Susan is the editor of a bestselling detective series called the “Atticus Pund” mysteries. At the start of Magpie Murders Susan describes how she sat down to edit the latest manuscript in the series, only to have her life change completely. Susan addresses the reader directly, ominously stating: “Unlike me, you have been warned”.
From there the book jumps straight into the manuscript Susan was editing – also called the “Magpie Murders”, but written by the fictional character, author Alan Conway. The manuscript seems to be presented in its entirety, complete with the title page, the “About the Author” page, and so on, much as you might find at the start of any novel.
It’s a book within a book. A mystery shrouded in mystery. The first half of this book is the manuscript Susan was editing. It’s a quintessential cozy murder mystery set in a quaint English village. It will hook you, and afterwards you’ll be drawn right back out into Susan’s world; pulled into another murder mystery surrounding the manuscript and the author.
The creative framework for this book within a book is expertly executed. It’s not just done for dramatic effect, the two stories feel interconnected. Susan draws connections from the manuscript to the “real life” mystery she finds herself in. I appreciated that every detail seemed to have a purpose, either as a clue or red herring.

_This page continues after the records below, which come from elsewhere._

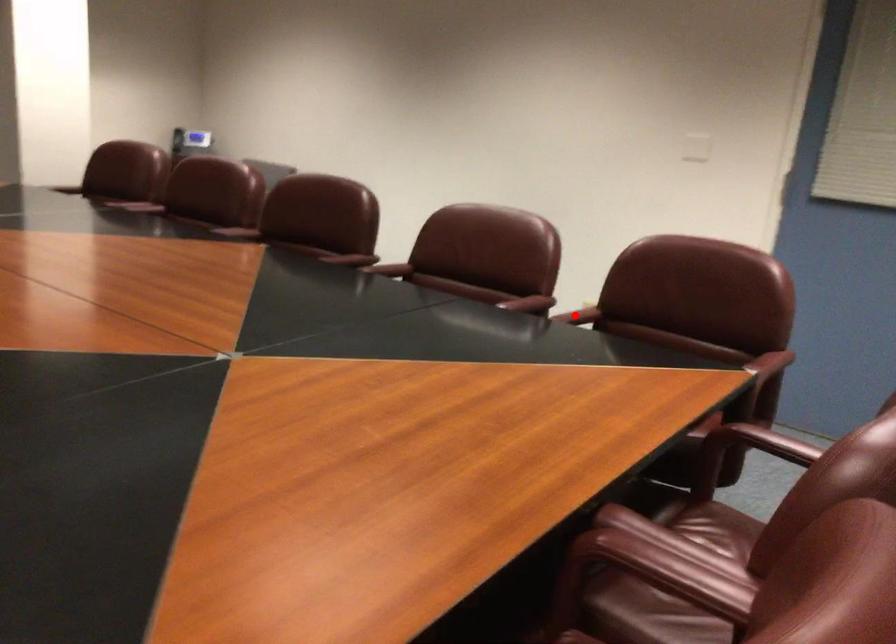
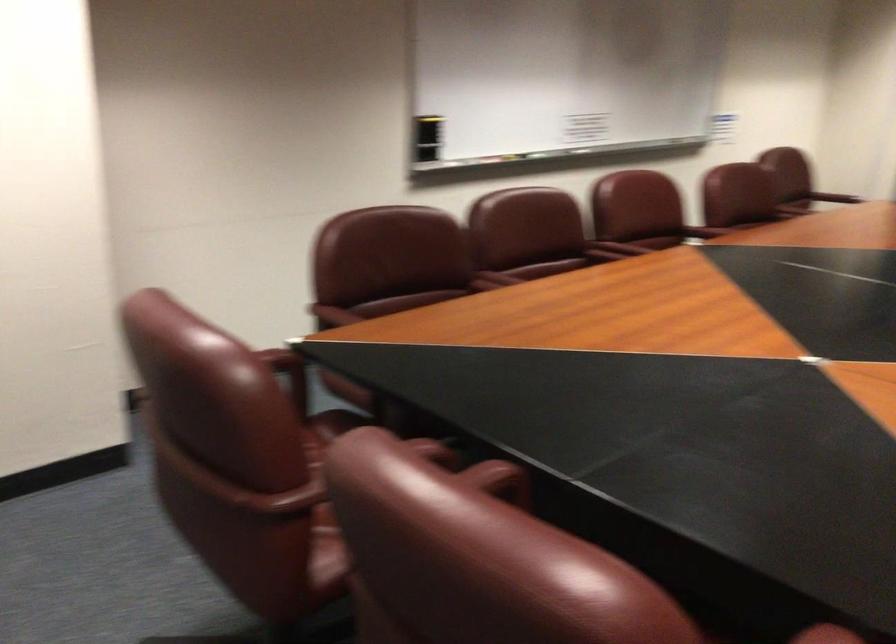
Question: A red point is marked in image1. In image2, is the corresponding 3D point closer to the camera or farther? Reply with the corresponding letter.

Choices:
 (A) The corresponding 3D point is closer.
 (B) The corresponding 3D point is farther.

Answer: (A)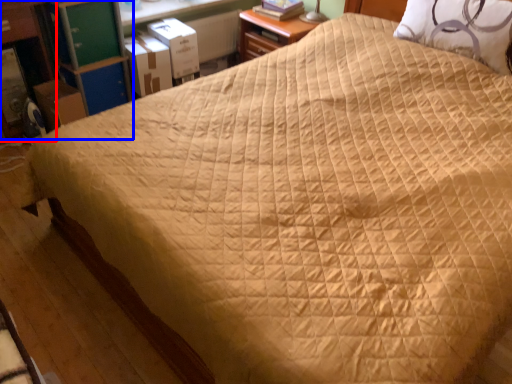
Question: Which point is closer to the camera, dresser (highlighted by a red box) or dresser (highlighted by a blue box)?

Choices:
 (A) dresser
 (B) dresser

Answer: (A)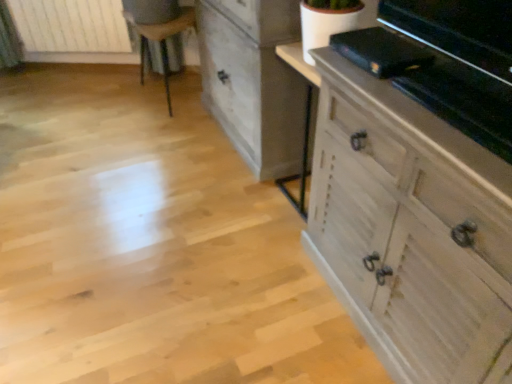
The width and height of the screenshot is (512, 384). In order to click on free point below white wooden radiator at upper left (from a real-world perspective) in this screenshot , I will do `click(87, 71)`.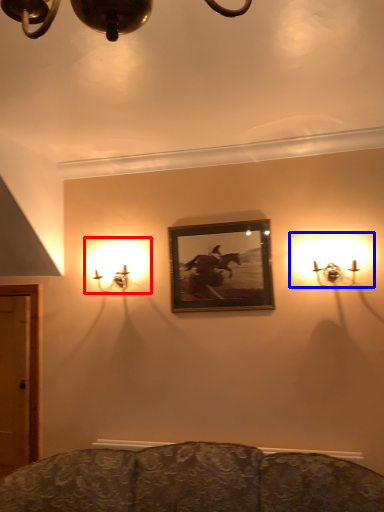
Question: Which of the following is the closest to the observer, lamp (highlighted by a red box) or lamp (highlighted by a blue box)?

Choices:
 (A) lamp
 (B) lamp

Answer: (B)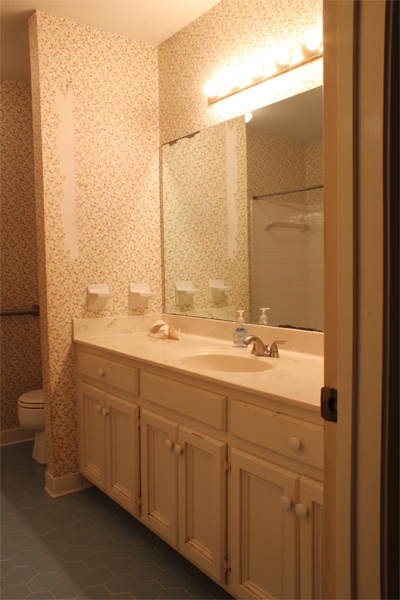
Locate an element on the screen. This screenshot has height=600, width=400. cabinet knobs is located at coordinates (99, 372), (294, 444), (97, 407), (104, 412), (167, 442), (177, 448), (284, 501), (300, 509).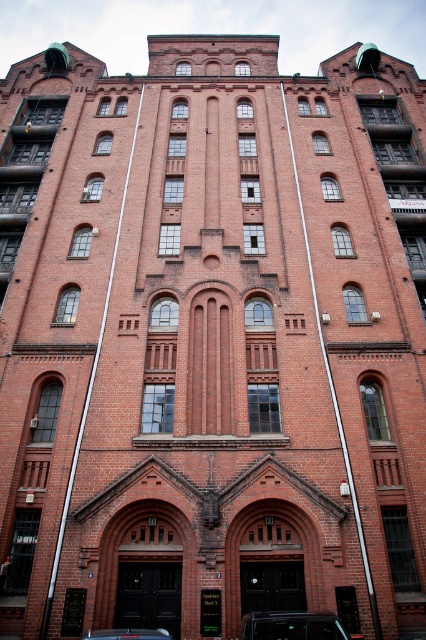
Question: Observing the image, what is the correct spatial positioning of shiny black car at lower center in reference to black glossy car at center?

Choices:
 (A) right
 (B) left

Answer: (A)

Question: Is shiny black car at lower center bigger than black glossy car at center?

Choices:
 (A) no
 (B) yes

Answer: (B)

Question: Observing the image, what is the correct spatial positioning of shiny black car at lower center in reference to black glossy car at center?

Choices:
 (A) right
 (B) left

Answer: (A)

Question: Which point is farther from the camera taking this photo?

The only minuscule drawback was that I found Susan’s mystery a little predictable. However, I did not solve the mystery within the manuscript. So even with the slight predictability of Susan’s story line, I found myself absolutely delighted by the manuscript. Overall, the creative structuring really worked, and kept me guessing.
In those very first pages, before the manuscript begins, Susan says:
“As far as I’m concerned, you can’t beat a good whodunnit: the twists and turns, the clues and the red herrings and then, finally, the satisfaction of having everything explained to you in a way that makes you kick yourself because you hadn’t seen it from the start”.
Horowitz manages to hit all those classic elements of a whodunnit, in a playful way. The two story lines (Susan’s, and the story within the manuscript) are twisty, and the creative structuring of the novel overall adds to the twists and turns. It’s discombobulating (in the best possible way) to become so fully immersed in the manuscript then, halfway through the book, jump back into a different story altogether. The cozy mystery within the framework of another mystery makes the book feel both classic and contemporary. It’s a modern take on the murder mystery novel, with a respectful nod to the time-honored traditions of the genre.
If you enjoy murder mysteries, especially of the quaint English village variety, you’ll want to add this to your Fall reading list right away!